Not just thematically either as a recent vlogger said because it looks prettier than an older game, but deeper, into the units, the men, the equipment, the structure, the way mechanic represent what is happening all of it in more recent releases of  note are doing a better job imparting more information more consistently and more easily than older titles.


This to me is where older games have started to fall down as we now have more data, more ‘historical facts’ better understanding of what happened [even despite rose colored revisionist history efforts ]. We can see through the newer titles how for instance in DNL that the Air Defense Systems worked, how relative values of certain types of equipment and or formations might fare against each other. What is involved in getting from A to B and still being an effective fighting force. 

Now that does not mean there could be revisions or better representations, even here with DNL I would suggest that color backgrounds against numerals would have added to the easy of play for instance.

So what does any of that have to do with DNL or orders of battle?

Well while I was busy playing parts of DNL wrong, I realized that the combined fighting strength of the Polish 7th Marines was pretty fricken awesome… well specifically against a Light Infantry reaction force of Brits, stuck in a Port in Denmark.
It got me to wondering what did a Warsaw Pact Marine Division look like? Well I could not find anything on the Poles, but could roughly assign the same level of equipment to them as say a Soviet Marine Division:

GAZ trucks of a wide variety, BMD’s, PT 76’s , ASU 85’s All sorts of groovy stuff. 

I guess thats just a little example of how new titles, with fresh Order of Battle resources, fresh mechanic ideas, and thoughtful design are making our wargaming hobby a richer better place to play.

4 thoughts on “Order of Battle, Theme and Fun!

  1. Here is a good resource.

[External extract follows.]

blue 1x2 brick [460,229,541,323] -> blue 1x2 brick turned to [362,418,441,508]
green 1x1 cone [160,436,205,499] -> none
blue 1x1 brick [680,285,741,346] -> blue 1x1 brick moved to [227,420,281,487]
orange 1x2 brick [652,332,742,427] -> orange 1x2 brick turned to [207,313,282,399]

This is the US ‘enemy force’ manual used by pretty much everyone in NATO and very accurate. The Pols, Rumanians and the rest of the WP were largely the same except they had some of their own (generally better) equipment. Vol 1 is big picture stuff, Vol 2 is specialist Operations and Vol 3 is the detailed organizations:

    https://fas.org/irp/doddir/army/fm100-2-3.pdf
    https://fas.org/irp/doddir/army/fm100-2-2.pdf
    https://fas.org/irp/doddir/army/fm100-2-1.pdf

    It was produced in the 80s and redone in the 90’s then was replaced by Heavy OPFOF. This website gives a good overview

    https://www.thelightningpress.com/fm_100-2_series_red_team_army/

  2. Along those same lines, I found it interesting how Bruce Maxwell did that podcast with Compass and discussed some of the revisions of NATO and Air & Armor that are taking place with the reprints. He specifically calls out “we’ve seen how the equipment and tactics have performed in combat” in making some of those changes.